Shell plans to sell its network of about 60 service stations in France in a deal that could be finalized early next year, French daily Les Echos reported on Tuesday, quoting a communication the UK-based supermajor has shared with the affected employees, suppliers, and concessionaires.
Shell expects to find a buyer for its French service station network in the third quarter of this year, the company told workers’ unions last month, Les Echos reports.
Shell doesn’t own the service stations in France directly, as they are operated under multi-year concession contracts with highway concessionaires including Vinci, Cofiroute, and ASF.
But Shell supplies these stations with fuel and other services in exchange for a fee.
The Shell-branded service stations in France posted an operating profit of about $127.5 million (108.5 million euros) last year, according to Les Echos.

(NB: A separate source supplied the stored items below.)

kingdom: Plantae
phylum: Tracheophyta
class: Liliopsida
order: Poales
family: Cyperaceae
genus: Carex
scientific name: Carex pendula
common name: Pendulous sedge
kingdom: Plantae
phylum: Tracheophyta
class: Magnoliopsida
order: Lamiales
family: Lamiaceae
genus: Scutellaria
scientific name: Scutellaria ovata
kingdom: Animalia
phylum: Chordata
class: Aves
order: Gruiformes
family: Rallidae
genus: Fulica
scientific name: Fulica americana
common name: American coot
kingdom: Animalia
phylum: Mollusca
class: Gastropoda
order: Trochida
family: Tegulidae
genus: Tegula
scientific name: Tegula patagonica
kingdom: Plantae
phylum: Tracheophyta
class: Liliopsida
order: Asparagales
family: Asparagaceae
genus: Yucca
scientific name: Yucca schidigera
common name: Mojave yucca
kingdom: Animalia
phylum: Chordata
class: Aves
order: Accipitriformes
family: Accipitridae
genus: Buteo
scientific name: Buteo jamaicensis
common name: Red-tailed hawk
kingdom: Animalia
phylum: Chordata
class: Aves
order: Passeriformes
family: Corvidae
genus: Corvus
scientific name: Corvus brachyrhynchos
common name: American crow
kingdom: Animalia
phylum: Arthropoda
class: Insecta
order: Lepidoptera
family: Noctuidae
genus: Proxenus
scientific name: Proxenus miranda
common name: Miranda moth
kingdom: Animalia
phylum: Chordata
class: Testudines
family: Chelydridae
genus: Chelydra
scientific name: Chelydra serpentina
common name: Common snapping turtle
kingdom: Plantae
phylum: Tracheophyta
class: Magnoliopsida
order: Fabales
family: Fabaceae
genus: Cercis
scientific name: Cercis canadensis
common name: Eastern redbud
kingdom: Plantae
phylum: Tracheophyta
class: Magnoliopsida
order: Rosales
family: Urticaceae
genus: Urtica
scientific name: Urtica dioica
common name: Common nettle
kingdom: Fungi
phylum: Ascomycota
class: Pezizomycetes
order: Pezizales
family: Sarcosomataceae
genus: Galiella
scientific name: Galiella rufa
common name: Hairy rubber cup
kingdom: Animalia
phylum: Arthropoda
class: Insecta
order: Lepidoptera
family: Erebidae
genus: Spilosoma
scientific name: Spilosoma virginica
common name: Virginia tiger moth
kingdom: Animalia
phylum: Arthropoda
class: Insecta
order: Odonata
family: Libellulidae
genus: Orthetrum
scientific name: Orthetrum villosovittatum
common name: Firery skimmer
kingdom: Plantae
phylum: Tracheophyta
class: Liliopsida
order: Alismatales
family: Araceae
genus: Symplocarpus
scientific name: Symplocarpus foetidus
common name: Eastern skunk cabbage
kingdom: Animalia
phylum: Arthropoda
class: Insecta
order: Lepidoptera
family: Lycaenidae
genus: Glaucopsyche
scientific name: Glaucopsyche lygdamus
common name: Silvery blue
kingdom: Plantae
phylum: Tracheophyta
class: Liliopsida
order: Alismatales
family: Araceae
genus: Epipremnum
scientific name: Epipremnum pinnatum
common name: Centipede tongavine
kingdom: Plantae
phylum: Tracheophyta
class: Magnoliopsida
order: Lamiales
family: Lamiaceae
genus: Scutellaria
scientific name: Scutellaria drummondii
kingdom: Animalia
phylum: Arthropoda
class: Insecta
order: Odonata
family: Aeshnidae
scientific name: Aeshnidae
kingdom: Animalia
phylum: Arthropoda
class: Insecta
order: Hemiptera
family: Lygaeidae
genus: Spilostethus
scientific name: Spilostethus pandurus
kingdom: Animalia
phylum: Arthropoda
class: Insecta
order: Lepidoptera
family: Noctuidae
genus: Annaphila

The UK-based supermajor has been working for years under CEO Wael Sawan to streamline operations and boost shareholder returns, with a return to the core business of the group—oil and gas production and trading.
Shell has recently agreed to buy Canada’s ARC Resources in a $16.4-billion deal that will add roughly 370,000 barrels of oil equivalent per day to production and strengthen the supermajor’s position in one of the continent’s most strategic gas corridors.
The acquisition, expected to close in the second half of 2026, is expected to give Shell access to about 2 billion barrels of reserves while bolstering supply feeding LNG Canada, the export project that Shell operates with a 40% stake and increasingly views as a cornerstone of its Asia growth strategy. With ARC’s assets adjoining Shell’s Canadian operations that feed LNG Canada, the deal boosts Shell’s LNG supply position while also replenishing reserves.
The deal also supports Shell’s goal to sustain material liquids production of about 1.4 million barrels per day towards 2030 and beyond.